§ **DIRECTIONS**
Reproduce, exactly and in full, only the lines below from the one containing "10: (1440, 489)" through the one containing "115: (485, 594)".

§ **DATASET CONTENT**
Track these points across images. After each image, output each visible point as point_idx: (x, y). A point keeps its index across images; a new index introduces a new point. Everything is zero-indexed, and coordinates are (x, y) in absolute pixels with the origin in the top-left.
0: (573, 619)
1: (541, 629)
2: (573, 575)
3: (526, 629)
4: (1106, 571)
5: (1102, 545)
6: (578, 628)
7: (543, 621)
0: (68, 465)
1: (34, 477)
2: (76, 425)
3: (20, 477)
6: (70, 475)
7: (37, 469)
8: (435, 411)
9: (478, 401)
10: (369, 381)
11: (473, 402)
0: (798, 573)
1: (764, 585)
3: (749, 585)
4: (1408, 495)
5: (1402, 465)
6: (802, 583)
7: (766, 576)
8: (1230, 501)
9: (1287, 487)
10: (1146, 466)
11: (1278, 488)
* * *
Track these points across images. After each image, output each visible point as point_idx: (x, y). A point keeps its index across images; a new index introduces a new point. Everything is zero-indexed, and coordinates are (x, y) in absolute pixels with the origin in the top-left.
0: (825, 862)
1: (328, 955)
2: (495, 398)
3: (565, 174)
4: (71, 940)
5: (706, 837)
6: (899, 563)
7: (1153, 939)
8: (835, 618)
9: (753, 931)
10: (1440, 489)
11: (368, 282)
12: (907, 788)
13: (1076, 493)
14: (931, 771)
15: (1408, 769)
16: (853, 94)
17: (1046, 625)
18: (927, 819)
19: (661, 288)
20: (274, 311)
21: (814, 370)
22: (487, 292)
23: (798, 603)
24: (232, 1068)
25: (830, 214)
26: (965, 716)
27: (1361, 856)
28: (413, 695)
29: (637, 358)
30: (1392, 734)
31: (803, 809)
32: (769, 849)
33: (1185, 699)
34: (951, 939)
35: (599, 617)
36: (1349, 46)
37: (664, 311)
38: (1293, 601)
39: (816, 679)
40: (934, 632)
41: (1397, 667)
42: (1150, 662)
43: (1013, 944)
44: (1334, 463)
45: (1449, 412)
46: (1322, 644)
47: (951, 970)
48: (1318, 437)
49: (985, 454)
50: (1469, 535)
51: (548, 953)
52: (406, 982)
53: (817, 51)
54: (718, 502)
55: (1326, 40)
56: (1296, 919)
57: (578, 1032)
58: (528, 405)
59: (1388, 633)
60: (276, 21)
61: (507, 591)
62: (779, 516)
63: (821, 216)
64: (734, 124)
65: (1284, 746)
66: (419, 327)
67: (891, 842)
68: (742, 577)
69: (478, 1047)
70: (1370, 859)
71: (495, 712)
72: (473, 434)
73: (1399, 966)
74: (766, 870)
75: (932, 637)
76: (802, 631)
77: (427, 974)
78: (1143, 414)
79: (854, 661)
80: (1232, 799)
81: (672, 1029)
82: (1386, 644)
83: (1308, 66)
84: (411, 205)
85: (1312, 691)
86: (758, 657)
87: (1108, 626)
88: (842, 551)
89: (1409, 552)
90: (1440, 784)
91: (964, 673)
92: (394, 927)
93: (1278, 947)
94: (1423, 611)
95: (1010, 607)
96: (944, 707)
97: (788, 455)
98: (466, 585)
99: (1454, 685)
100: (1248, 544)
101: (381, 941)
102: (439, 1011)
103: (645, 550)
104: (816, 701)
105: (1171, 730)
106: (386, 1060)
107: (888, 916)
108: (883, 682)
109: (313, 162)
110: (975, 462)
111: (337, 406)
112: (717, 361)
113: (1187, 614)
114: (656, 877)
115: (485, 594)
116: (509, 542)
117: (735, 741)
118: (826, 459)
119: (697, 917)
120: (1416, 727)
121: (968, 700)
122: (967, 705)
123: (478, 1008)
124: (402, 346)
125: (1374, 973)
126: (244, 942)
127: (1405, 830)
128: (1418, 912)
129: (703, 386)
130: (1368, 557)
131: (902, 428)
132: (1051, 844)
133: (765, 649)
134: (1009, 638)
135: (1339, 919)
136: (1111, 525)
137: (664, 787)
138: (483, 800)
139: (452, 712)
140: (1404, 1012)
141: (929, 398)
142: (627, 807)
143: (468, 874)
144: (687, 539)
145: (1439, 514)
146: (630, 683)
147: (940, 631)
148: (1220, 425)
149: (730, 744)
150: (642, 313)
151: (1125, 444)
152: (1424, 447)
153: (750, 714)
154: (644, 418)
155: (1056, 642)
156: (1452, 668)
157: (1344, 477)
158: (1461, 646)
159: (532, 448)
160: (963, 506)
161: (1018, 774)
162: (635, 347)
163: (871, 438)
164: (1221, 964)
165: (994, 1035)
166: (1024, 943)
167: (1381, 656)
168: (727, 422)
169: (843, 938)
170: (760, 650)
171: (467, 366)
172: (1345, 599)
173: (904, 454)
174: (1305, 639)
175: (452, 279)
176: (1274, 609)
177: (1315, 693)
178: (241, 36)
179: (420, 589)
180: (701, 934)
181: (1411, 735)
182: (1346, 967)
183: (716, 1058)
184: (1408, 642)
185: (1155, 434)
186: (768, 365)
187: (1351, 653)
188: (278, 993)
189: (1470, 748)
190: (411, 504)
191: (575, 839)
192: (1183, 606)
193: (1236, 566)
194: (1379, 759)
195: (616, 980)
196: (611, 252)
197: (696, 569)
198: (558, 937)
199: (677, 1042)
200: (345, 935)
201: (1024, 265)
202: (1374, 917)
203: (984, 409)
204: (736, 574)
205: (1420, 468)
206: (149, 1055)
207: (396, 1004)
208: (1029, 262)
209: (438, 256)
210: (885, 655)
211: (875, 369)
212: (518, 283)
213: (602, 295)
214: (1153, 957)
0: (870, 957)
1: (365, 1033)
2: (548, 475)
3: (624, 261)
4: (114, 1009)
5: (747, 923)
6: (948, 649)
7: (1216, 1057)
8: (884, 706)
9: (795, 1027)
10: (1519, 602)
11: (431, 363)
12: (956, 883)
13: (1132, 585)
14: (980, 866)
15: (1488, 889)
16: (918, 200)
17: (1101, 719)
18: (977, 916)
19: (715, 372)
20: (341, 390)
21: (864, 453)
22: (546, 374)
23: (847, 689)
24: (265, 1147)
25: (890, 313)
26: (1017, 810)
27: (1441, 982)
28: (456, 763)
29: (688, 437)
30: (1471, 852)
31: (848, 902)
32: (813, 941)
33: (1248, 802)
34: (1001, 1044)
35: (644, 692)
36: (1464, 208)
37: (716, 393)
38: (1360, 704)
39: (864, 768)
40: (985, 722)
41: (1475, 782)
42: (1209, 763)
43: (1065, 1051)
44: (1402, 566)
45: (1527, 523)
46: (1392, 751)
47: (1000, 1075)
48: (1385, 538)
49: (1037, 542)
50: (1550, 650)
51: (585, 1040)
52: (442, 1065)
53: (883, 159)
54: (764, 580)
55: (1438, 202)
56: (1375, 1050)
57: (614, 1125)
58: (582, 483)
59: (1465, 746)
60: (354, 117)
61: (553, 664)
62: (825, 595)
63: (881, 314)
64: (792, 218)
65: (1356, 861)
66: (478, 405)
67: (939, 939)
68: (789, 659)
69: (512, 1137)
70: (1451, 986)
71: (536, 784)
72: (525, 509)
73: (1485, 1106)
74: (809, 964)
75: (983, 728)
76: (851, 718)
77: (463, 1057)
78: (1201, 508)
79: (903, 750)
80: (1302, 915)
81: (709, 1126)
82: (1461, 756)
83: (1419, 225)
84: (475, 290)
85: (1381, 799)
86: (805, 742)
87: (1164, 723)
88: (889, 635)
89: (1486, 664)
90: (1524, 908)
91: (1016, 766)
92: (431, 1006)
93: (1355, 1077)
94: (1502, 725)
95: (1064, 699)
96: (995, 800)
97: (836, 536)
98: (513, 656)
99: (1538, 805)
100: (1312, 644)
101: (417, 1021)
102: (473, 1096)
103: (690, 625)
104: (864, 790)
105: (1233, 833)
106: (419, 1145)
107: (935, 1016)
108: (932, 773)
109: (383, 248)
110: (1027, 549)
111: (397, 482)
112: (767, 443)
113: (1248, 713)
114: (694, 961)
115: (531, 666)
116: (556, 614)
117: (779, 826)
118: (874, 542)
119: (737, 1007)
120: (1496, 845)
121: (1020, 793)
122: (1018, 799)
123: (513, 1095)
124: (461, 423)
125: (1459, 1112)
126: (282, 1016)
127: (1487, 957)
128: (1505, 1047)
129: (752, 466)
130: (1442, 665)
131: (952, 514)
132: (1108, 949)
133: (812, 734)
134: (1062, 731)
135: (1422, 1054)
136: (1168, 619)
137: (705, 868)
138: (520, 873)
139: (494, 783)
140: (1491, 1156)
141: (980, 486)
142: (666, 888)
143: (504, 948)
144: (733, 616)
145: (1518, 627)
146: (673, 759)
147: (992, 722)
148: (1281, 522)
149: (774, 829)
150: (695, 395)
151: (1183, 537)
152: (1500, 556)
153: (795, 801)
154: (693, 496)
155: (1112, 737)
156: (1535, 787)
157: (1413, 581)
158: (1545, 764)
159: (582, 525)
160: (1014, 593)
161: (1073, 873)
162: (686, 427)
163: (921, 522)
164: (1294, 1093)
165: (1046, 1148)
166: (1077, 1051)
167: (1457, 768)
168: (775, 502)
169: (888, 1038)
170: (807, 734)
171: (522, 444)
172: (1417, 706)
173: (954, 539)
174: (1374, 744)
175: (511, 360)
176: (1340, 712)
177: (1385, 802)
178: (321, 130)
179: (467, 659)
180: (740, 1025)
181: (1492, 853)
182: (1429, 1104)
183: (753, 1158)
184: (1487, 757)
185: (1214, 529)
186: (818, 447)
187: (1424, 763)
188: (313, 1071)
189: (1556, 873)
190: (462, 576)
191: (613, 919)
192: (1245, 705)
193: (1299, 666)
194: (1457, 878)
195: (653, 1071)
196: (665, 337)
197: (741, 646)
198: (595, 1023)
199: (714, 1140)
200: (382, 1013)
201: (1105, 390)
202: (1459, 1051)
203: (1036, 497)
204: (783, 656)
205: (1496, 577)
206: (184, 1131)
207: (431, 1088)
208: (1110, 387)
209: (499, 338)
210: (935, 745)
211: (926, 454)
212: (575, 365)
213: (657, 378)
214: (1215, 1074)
--
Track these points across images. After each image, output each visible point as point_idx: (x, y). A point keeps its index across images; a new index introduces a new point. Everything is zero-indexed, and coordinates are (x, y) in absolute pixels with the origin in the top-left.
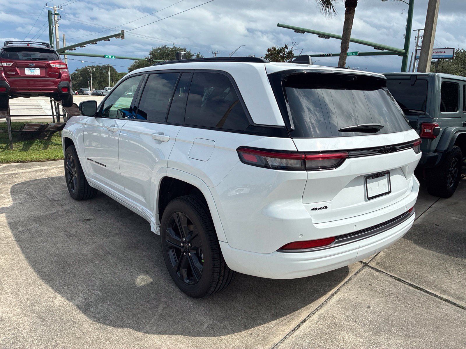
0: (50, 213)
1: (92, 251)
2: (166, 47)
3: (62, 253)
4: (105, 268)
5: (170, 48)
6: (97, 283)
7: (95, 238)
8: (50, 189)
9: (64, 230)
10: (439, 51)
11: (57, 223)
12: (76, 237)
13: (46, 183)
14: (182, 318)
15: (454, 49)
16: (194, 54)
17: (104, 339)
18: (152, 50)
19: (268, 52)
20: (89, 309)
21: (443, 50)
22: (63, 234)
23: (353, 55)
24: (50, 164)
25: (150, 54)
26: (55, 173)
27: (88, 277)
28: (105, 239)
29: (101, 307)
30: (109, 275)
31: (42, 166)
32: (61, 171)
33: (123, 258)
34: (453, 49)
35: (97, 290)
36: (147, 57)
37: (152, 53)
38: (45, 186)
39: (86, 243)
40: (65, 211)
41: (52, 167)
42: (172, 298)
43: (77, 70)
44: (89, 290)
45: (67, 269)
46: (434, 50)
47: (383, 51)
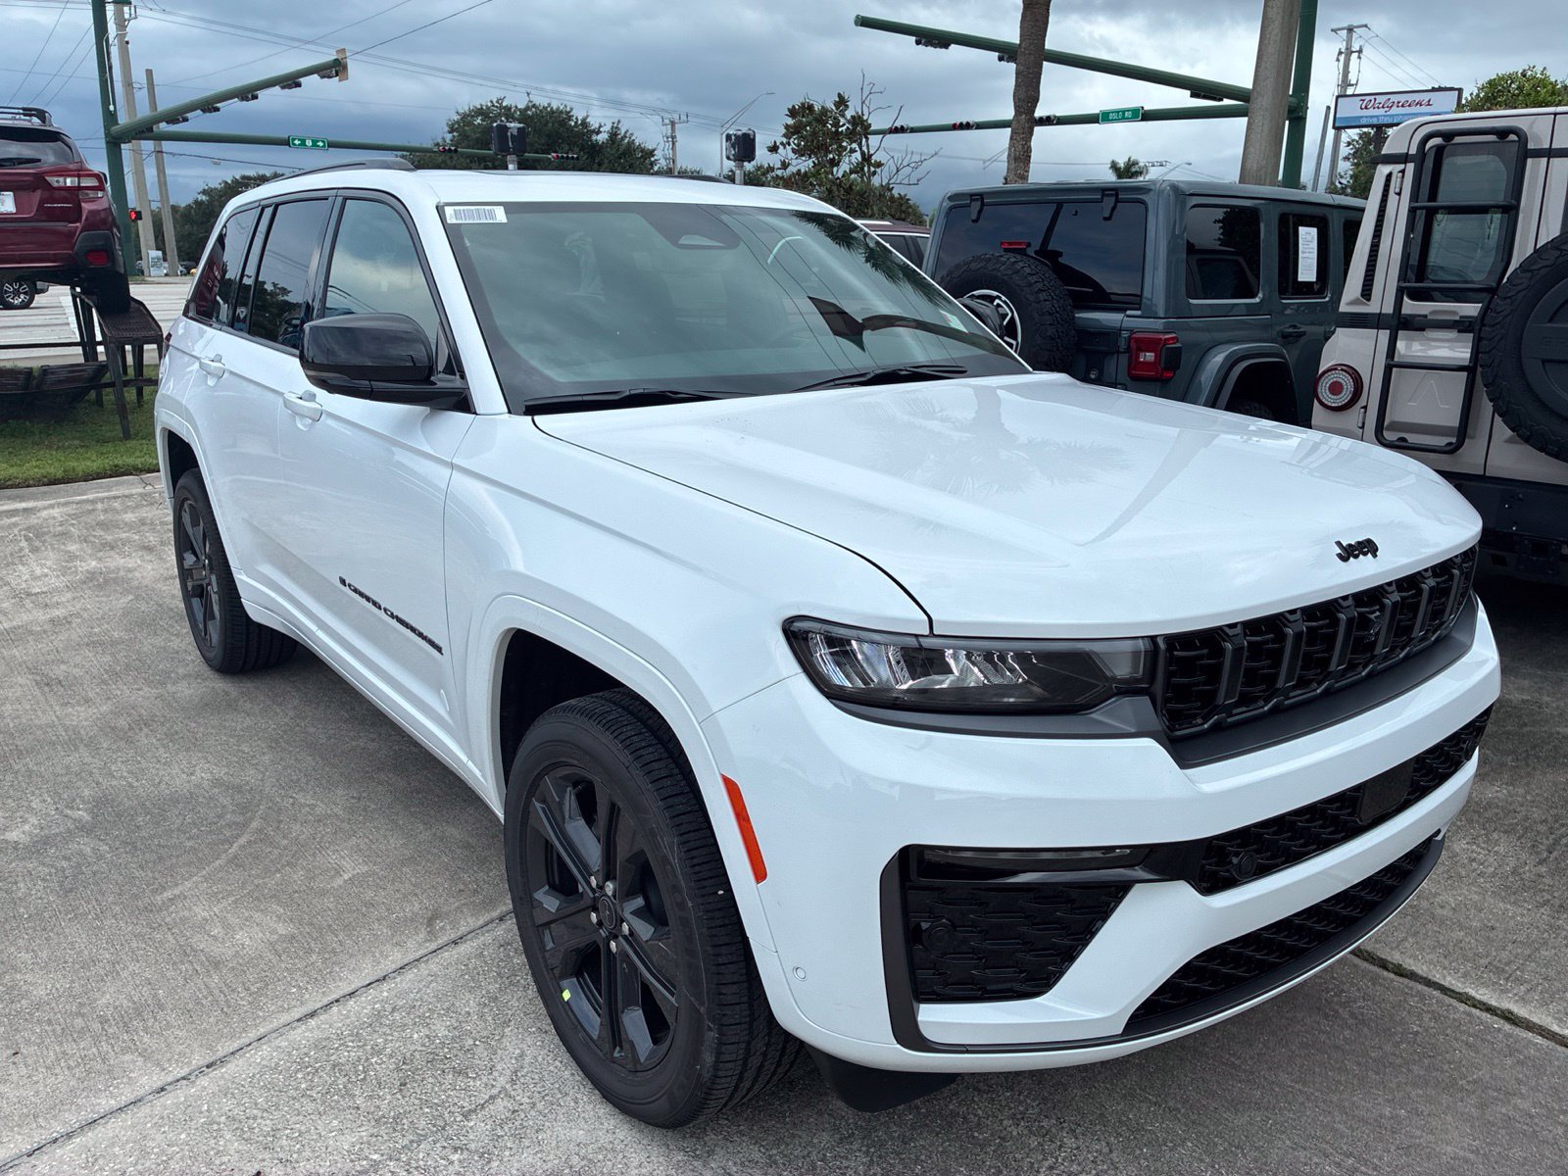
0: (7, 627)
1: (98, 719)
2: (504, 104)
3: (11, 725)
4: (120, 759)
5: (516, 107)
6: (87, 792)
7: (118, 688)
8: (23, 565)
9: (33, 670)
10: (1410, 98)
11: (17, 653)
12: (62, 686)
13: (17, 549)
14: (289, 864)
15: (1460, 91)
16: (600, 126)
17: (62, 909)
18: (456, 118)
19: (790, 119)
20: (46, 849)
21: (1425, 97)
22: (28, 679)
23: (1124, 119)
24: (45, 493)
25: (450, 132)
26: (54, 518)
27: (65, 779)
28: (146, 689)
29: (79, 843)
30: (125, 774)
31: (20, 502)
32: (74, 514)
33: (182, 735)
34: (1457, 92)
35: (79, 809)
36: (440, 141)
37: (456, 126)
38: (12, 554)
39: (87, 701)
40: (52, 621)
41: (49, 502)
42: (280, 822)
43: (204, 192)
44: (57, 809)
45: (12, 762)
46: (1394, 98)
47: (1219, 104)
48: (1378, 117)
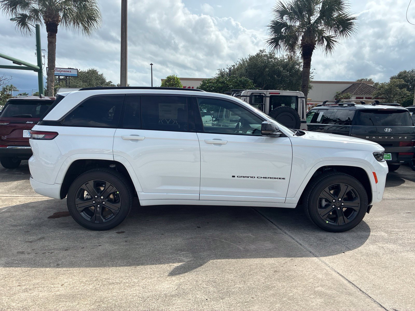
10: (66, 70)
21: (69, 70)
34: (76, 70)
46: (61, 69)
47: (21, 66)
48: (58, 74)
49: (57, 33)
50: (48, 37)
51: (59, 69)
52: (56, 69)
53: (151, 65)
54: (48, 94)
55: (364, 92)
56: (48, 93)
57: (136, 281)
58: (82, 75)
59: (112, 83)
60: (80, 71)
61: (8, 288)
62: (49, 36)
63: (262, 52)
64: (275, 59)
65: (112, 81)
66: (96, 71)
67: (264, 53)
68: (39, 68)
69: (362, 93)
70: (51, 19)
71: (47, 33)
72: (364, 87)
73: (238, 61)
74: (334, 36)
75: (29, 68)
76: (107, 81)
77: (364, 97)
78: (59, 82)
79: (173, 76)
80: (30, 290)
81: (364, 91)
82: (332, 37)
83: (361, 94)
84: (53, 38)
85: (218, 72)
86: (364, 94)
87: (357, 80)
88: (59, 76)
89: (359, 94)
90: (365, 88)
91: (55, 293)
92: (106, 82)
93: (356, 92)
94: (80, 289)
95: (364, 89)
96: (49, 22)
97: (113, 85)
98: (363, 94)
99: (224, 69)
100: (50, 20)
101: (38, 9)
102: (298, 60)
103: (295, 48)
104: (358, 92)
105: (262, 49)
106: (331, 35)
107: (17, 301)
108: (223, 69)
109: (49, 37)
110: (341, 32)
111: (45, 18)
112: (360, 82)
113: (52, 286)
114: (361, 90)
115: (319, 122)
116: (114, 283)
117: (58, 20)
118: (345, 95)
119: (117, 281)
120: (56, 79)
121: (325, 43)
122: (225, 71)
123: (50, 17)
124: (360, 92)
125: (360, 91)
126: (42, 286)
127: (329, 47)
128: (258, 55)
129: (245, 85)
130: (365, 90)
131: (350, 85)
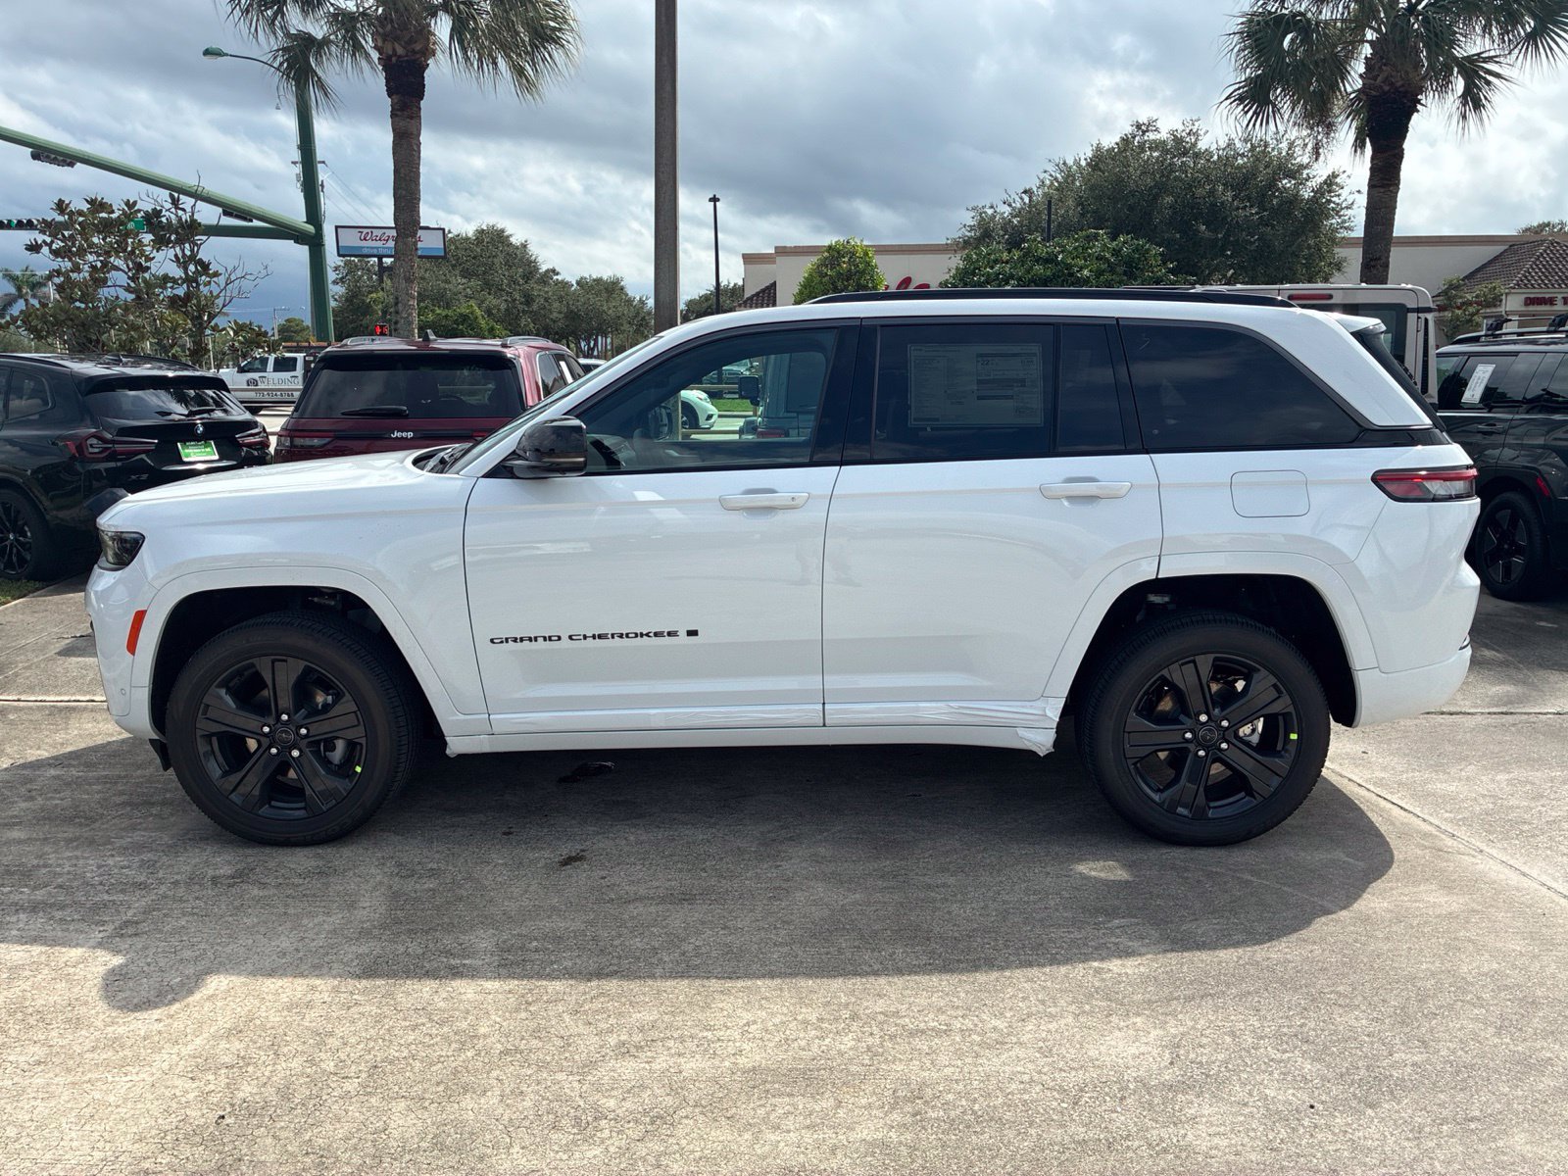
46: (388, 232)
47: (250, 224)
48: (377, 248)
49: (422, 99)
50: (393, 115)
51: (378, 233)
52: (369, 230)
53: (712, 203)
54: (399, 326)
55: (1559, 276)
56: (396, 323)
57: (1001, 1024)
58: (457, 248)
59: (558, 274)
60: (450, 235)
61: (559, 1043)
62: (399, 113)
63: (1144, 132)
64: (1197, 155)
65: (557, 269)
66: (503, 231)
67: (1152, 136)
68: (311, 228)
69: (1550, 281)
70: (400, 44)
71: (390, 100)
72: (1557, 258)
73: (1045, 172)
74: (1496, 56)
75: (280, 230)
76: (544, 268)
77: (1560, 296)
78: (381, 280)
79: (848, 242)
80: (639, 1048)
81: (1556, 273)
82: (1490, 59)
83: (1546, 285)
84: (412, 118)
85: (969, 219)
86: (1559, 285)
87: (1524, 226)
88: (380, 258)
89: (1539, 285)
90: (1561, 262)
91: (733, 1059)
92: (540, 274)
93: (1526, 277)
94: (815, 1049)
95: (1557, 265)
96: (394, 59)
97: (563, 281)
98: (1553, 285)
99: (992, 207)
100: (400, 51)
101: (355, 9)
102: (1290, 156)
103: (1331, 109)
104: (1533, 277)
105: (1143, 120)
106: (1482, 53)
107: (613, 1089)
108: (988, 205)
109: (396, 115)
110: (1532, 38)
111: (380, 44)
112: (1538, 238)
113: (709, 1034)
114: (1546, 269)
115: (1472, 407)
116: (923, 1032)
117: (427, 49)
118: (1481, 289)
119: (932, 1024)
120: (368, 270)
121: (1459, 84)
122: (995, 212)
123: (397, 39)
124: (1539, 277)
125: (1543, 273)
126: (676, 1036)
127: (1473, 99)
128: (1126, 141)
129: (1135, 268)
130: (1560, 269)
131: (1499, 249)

§ **SOLUTION BELOW**
10: (1440, 489)
11: (368, 282)
12: (907, 788)
13: (1076, 493)
14: (931, 771)
15: (1408, 769)
16: (853, 94)
17: (1046, 625)
18: (927, 819)
19: (661, 288)
20: (274, 311)
21: (814, 370)
22: (487, 292)
23: (798, 603)
24: (232, 1068)
25: (830, 214)
26: (965, 716)
27: (1361, 856)
28: (413, 695)
29: (637, 358)
30: (1392, 734)
31: (803, 809)
32: (769, 849)
33: (1185, 699)
34: (951, 939)
35: (599, 617)
36: (1349, 46)
37: (664, 311)
38: (1293, 601)
39: (816, 679)
40: (934, 632)
41: (1397, 667)
42: (1150, 662)
43: (1013, 944)
44: (1334, 463)
45: (1449, 412)
46: (1322, 644)
47: (951, 970)
48: (1318, 437)
49: (985, 454)
50: (1469, 535)
51: (548, 953)
52: (406, 982)
53: (817, 51)
54: (718, 502)
55: (1326, 40)
56: (1296, 919)
57: (578, 1032)
58: (528, 405)
59: (1388, 633)
60: (276, 21)
61: (507, 591)
62: (779, 516)
63: (821, 216)
64: (734, 124)
65: (1284, 746)
66: (419, 327)
67: (891, 842)
68: (742, 577)
69: (478, 1047)
70: (1370, 859)
71: (495, 712)
72: (473, 434)
73: (1399, 966)
74: (766, 870)
75: (932, 637)
76: (802, 631)
77: (427, 974)
78: (1143, 414)
79: (854, 661)
80: (1232, 799)
81: (672, 1029)
82: (1386, 644)
83: (1308, 66)
84: (411, 205)
85: (1312, 691)
86: (758, 657)
87: (1108, 626)
88: (842, 551)
89: (1409, 552)
90: (1440, 784)
91: (964, 673)
92: (394, 927)
93: (1278, 947)
94: (1423, 611)
95: (1010, 607)
96: (944, 707)
97: (788, 455)
98: (466, 585)
99: (1454, 685)
100: (1248, 544)
101: (381, 941)
102: (439, 1011)
103: (645, 550)
104: (816, 701)
105: (1171, 730)
106: (386, 1060)
107: (888, 916)
108: (883, 682)
109: (313, 162)
110: (975, 462)
111: (337, 406)
112: (717, 361)
113: (1187, 614)
114: (656, 877)
115: (485, 594)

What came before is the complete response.